### Task to complete
Your output is the line containing "left back paw: (140, 295)" plus every line after it in the listing, reproduced exactly.

### Source material
------------------------------------

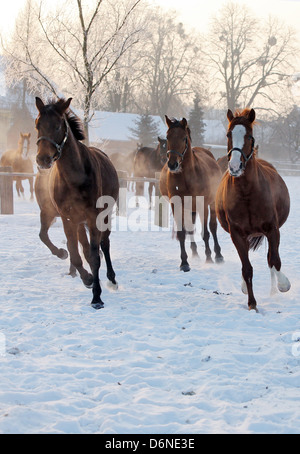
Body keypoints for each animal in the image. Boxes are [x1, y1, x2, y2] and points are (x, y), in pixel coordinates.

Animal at [35, 95, 119, 308]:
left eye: (57, 125)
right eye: (37, 124)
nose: (43, 159)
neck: (75, 178)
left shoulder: (94, 218)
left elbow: (96, 255)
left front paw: (97, 297)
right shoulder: (68, 218)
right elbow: (75, 252)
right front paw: (87, 278)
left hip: (104, 216)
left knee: (105, 245)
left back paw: (112, 279)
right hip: (78, 222)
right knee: (83, 247)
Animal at [216, 108, 290, 310]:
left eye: (249, 136)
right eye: (228, 134)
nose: (235, 166)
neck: (247, 194)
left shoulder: (272, 229)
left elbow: (274, 260)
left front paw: (283, 285)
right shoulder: (237, 234)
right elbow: (247, 268)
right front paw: (252, 303)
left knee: (271, 258)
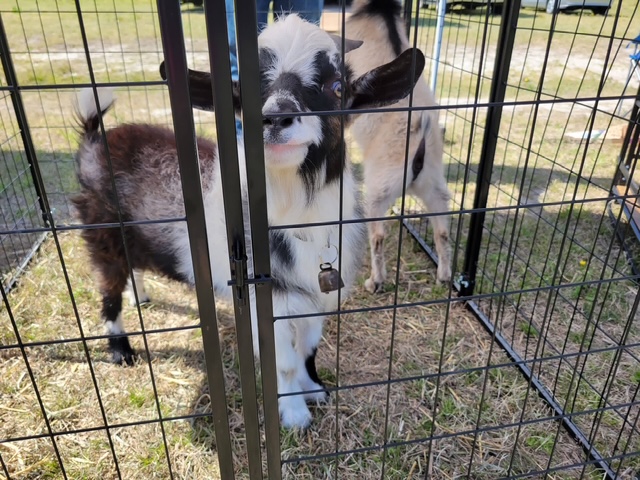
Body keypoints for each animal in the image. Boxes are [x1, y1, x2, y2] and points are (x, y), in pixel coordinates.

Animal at [73, 14, 426, 428]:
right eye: (242, 90)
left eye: (337, 87)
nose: (274, 117)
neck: (298, 219)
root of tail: (95, 141)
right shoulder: (267, 298)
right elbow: (284, 362)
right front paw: (294, 414)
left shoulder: (315, 296)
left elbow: (308, 349)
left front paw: (314, 389)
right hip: (103, 235)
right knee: (108, 291)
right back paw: (120, 350)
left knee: (134, 269)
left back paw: (140, 295)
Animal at [345, 0, 452, 293]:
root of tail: (420, 134)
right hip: (434, 185)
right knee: (442, 229)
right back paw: (444, 276)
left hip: (379, 188)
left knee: (378, 234)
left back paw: (375, 281)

------------------------------------

### Answer for the task
left back paw: (140, 295)
Animal at [345, 0, 452, 293]:
root of tail: (420, 134)
right hip: (434, 185)
right knee: (442, 229)
right back paw: (444, 276)
left hip: (379, 188)
left knee: (378, 234)
left back paw: (375, 281)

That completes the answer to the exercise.